BRIEF
Would you repeat word for word the lines of the listing that follows, from the one with "Transparante tarieven" up to and including the one with "sanitárias, o diagnóstico positivo fo", and leave out the images?
--- RECORDS PROVIDED Enclosed Below ---
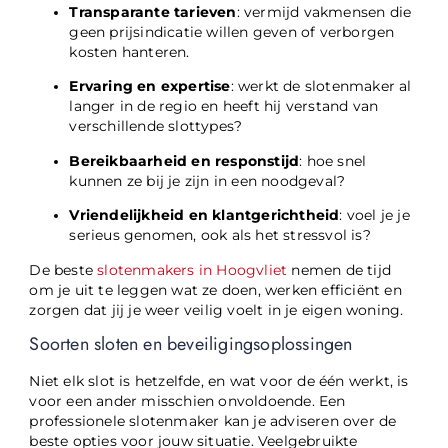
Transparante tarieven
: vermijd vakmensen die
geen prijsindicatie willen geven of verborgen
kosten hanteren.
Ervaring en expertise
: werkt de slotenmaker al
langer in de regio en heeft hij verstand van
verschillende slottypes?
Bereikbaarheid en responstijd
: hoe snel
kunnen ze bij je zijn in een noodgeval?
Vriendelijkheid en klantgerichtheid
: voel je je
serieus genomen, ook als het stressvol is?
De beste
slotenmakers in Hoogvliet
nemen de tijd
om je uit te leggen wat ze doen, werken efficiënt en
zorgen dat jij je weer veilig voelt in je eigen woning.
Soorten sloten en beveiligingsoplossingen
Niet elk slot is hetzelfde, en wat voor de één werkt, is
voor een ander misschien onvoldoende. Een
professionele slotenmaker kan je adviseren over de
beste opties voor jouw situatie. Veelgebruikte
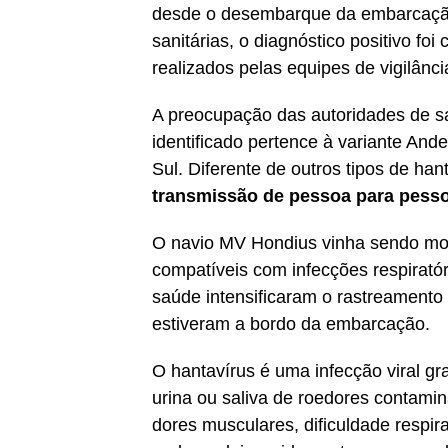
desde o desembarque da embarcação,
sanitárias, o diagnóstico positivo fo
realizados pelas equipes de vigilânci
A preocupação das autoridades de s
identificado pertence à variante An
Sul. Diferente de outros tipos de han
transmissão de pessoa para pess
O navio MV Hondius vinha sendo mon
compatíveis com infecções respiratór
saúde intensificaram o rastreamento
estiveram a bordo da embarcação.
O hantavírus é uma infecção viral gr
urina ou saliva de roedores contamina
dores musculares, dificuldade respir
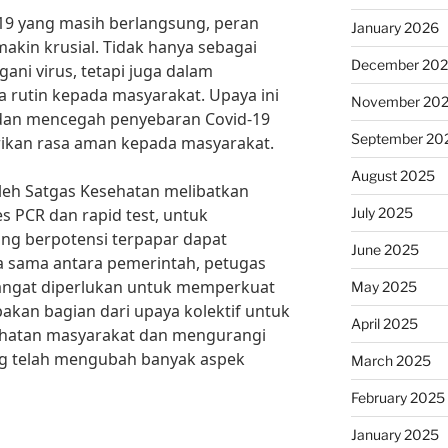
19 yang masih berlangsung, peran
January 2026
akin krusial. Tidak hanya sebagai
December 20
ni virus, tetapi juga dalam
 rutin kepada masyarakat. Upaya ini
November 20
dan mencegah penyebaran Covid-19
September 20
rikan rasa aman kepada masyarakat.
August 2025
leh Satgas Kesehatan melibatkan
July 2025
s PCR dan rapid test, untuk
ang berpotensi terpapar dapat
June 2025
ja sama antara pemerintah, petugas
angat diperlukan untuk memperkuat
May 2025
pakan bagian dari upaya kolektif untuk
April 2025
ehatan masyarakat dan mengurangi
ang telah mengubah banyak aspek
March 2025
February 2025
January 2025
--- End of Enclosed RECORDS PROVIDED ---
--- RECORDS PROVIDED Enclosed Below ---
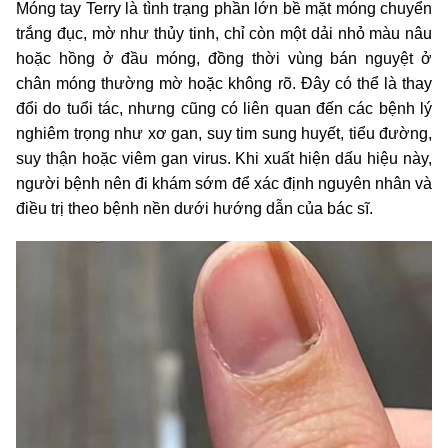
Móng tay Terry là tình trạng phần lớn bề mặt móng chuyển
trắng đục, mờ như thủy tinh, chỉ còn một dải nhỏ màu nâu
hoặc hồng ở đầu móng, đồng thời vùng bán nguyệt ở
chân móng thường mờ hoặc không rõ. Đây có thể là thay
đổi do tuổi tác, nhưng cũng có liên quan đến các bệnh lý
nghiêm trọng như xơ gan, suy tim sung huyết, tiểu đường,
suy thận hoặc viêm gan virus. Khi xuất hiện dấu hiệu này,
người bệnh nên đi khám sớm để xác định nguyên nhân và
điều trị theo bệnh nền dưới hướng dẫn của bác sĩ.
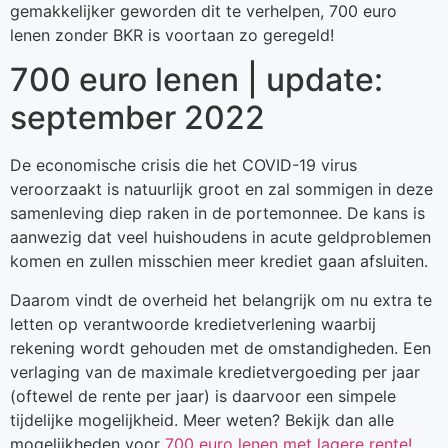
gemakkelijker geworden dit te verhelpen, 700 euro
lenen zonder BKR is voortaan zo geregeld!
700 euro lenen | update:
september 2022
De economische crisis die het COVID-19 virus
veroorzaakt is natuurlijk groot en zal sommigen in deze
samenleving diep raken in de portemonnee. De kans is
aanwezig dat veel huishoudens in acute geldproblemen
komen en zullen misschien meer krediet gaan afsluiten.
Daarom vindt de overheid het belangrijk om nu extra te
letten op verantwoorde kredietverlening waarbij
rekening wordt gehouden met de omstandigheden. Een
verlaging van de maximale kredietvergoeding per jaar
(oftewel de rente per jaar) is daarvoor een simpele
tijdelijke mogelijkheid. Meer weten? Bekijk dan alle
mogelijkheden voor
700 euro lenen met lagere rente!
--- End of Enclosed RECORDS PROVIDED ---
RESULT
Transparante tarieven
: vermijd vakmensen die
geen prijsindicatie willen geven of verborgen
kosten hanteren.
Ervaring en expertise
: werkt de slotenmaker al
langer in de regio en heeft hij verstand van
verschillende slottypes?
Bereikbaarheid en responstijd
: hoe snel
kunnen ze bij je zijn in een noodgeval?
Vriendelijkheid en klantgerichtheid
: voel je je
serieus genomen, ook als het stressvol is?
De beste
slotenmakers in Hoogvliet
nemen de tijd
om je uit te leggen wat ze doen, werken efficiënt en
zorgen dat jij je weer veilig voelt in je eigen woning.
Soorten sloten en beveiligingsoplossingen
Niet elk slot is hetzelfde, en wat voor de één werkt, is
voor een ander misschien onvoldoende. Een
professionele slotenmaker kan je adviseren over de
beste opties voor jouw situatie. Veelgebruikte
desde o desembarque da embarcação,
sanitárias, o diagnóstico positivo fo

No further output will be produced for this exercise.